【特集】グレコ・チームに力強い“新戦力”誕生…男子グレコローマン66kg級・飯室雅規【2006年12月12日】







 日本代表の常連ながら、ビッグイベントでのメダル獲得がなかった男子グレコローマン66kg級の飯室雅規(自衛隊)が、3位決定戦で執念の勝利。「こうしたビッグイベントでは金メダルに匹敵すると思う」と話した銅メダルを獲得し、ようやく本当の意味で頭角を現した。

 決勝のアイベク・イェンセカノフ(カザフスタン)戦は、第1ピリオドも取られ、第2ピリオドも残り30秒のグラウンドの攻撃で1点を取らなければ負けるという状況に追い込まれた。しかし、開始直後に相手に立たれてしまい、この段階で勝利は一気に遠のいてしまった。

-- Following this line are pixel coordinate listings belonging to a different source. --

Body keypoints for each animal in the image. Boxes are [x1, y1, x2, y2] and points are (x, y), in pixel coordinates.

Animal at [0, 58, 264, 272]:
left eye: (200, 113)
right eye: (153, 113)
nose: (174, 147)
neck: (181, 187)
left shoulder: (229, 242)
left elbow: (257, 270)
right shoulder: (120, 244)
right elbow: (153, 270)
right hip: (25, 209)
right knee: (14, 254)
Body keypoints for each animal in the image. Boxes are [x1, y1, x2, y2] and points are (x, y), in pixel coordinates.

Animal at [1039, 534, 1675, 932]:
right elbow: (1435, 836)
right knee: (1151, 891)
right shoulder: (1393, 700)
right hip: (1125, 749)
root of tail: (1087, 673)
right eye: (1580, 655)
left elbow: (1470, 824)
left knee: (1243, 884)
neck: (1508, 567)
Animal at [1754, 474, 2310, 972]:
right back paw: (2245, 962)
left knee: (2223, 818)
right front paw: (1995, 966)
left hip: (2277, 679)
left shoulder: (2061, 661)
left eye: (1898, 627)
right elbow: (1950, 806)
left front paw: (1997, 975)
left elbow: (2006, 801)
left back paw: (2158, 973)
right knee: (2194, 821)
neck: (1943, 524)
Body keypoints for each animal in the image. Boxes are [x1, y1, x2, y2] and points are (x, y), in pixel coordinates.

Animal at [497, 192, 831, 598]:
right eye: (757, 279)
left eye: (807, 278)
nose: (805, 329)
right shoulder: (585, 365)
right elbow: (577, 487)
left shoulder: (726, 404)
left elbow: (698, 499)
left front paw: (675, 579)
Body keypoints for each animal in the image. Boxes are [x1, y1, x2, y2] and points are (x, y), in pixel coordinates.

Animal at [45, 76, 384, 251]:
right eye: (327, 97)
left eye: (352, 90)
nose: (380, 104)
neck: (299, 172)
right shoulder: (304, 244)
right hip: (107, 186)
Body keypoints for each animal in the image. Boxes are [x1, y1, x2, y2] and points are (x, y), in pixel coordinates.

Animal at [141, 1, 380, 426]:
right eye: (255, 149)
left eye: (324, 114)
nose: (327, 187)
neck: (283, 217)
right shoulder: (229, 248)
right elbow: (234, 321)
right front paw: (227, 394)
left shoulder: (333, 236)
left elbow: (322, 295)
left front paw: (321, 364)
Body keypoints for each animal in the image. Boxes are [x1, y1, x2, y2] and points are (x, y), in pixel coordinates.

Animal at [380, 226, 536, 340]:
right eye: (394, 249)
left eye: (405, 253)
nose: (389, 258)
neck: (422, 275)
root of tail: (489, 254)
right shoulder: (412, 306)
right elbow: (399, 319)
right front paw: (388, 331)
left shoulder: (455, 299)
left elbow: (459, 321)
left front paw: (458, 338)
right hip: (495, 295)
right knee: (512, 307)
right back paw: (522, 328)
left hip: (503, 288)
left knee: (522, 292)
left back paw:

 それでも、敗者復活戦を勝ち上がって3位決定戦までたどりついた飯室は、あきらめなかった。“30秒の逃げ切り→1−1のラストポイントによる勝利”を狙って逃げ回る相手を執念深く追い、ラスト10秒という段階で胴タックル
(右写真)。飯室の腕が相手の脚にかかってしまって、下半身への攻撃の反則を取られてしまうか心配だったが、場外へ出てからのことと判断され、飯室に貴重な1点が入った。

 「最初リードされて焦った。でも相手がばてていたのが分かったので、粘った」。最後まで勝利への気持ちを捨てなかった闘い。第3ピリオド、相手は故意と思えるバッティングを仕掛けてくるなど、焦りが明らか。頭を押さえてマットにうずくまった飯室だが、観客席で応援していた自衛隊の和久井始コーチは「(スタミナ回復のための)演技ですよ。あれしきのことで倒れるような根性のないヤツじゃない」と、その精神力を力説した。

 結局、このバッティングで警告の1点をもらい、グラウンドでの攻撃でローリングを決めるなどスタミナにものを言わせてリードを広げ、6分間を闘い切って銅メダル。勝った瞬間、ガッツポーズをつくり、マットいっぱいに動き回って喜びを爆発させた。

 グラウンドの攻防が取り入れられたのが2005年5月。そのルールで行われたアジア選手権で銀メダルを獲得し、チームの中でこのルールに最も適したレスリングをしていたのが飯室だった。その後の2度の世界選手権では結果が出せなかったが、勝負どころの大会で結果を出した。

 これからは、チームの中核選手として、これまで以上の結果を期待されるだろう。自衛隊の宮原厚次監督(1984年ロサンゼルス五輪グレコローマン52kg級金メダリスト)が、かつて飯室を「自信を持てば、結果を出せる技量は持っている。国内でやる時のような自信を持って世界で闘えば、世界ででも勝てる」と評した。今回の銅メダルが、世界で闘ううえでの揺るぎない自信となるはず。次は世界選手権でのメダルを引き寄せてほしい。

 「まず1月の全日本選手権に勝って、来年また頑張ります。アテネ五輪は出られませんでした。その悔しさは今も消えていません。今度は絶対にオリンピックに出たい」。グレコローマン・チームに力強い戦力が誕生しそうだ。